Credit cards are no longer the largest source of debt for Americans -- according to the Wall Street Journal, student loans have taken the crown.
The Journal reports:
Americans owe some $826.5 billion in revolving credit, according to June 2010 figures from the Federal Reserve. (Most of revolving credit is credit-card debt.) Student loans outstanding today -- both federal and private -- total some $829.785 billion, according to Mark Kantrowitz, publisher of FinAid.org and FastWeb.com.
The change is due in part to Americans paying down credit card debt and increased credit card regulations, according to the Journal.
The Student Aid and Fiscal Responsibility Act, passed in March, promises to regulate the student loan industry by omitting private lenders in hopes of saving the government and the taxpayer money.

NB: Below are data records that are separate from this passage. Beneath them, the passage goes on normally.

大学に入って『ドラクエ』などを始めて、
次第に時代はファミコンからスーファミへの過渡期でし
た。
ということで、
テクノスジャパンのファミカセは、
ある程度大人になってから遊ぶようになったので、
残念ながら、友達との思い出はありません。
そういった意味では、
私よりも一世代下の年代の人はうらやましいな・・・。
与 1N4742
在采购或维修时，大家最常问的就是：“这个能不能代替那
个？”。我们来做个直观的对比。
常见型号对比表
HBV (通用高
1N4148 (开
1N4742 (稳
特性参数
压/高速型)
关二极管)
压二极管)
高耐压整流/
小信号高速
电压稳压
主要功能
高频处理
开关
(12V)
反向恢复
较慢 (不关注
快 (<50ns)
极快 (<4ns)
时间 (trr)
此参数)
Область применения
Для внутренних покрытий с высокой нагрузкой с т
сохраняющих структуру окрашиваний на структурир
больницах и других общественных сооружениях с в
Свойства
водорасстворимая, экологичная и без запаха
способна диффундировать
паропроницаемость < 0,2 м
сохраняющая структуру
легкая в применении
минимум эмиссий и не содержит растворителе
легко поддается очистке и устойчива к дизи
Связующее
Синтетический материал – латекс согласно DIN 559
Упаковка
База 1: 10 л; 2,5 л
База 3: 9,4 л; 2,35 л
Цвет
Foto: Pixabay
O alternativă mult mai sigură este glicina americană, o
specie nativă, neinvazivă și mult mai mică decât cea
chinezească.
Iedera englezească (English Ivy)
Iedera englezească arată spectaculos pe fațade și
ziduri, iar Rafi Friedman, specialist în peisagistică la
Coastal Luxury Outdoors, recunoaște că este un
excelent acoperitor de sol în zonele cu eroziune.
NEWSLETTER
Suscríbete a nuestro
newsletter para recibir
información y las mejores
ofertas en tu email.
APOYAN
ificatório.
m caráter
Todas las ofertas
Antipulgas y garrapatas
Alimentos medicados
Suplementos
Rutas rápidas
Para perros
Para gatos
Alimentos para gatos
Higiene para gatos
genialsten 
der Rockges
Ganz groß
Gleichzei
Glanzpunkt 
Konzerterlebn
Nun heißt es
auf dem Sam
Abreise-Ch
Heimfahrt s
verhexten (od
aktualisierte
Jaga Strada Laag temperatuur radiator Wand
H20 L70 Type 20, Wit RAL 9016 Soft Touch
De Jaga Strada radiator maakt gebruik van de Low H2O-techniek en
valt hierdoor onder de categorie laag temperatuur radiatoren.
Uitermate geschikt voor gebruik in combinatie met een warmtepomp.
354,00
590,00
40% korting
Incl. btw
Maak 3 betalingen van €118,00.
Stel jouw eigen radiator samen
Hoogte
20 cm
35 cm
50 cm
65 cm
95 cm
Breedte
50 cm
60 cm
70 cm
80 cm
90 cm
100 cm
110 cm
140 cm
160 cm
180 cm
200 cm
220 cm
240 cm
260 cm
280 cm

Still, many struggle under the weight of student loans -- and there's no easy out. As the San Francisco Chronicle reports, bankruptcy is not an automatic option:
To discharge student loans in any bankruptcy filing, you need to prove "undue hardship." What does undue hardship mean in non-legal terms? According to bankruptcy judge John Ninfo, you or your dependent has to have a mental or physical condition that prevents you from working. Just not being able to afford your payments doesn't cut it.
And as for using credit cards to pay for college -- not such a great idea. According to TheStreet.com:
84% of college students had at least one credit card in 2009, up from 76% in 2004. The average amount of debt carried by college cardholders is $3,173 which represents a 46% increase over the 2004 figure of $2,169. The average number of cards per student is 4.6. Only 17% pay off their entire balance each month and 22% make just the minimum payment.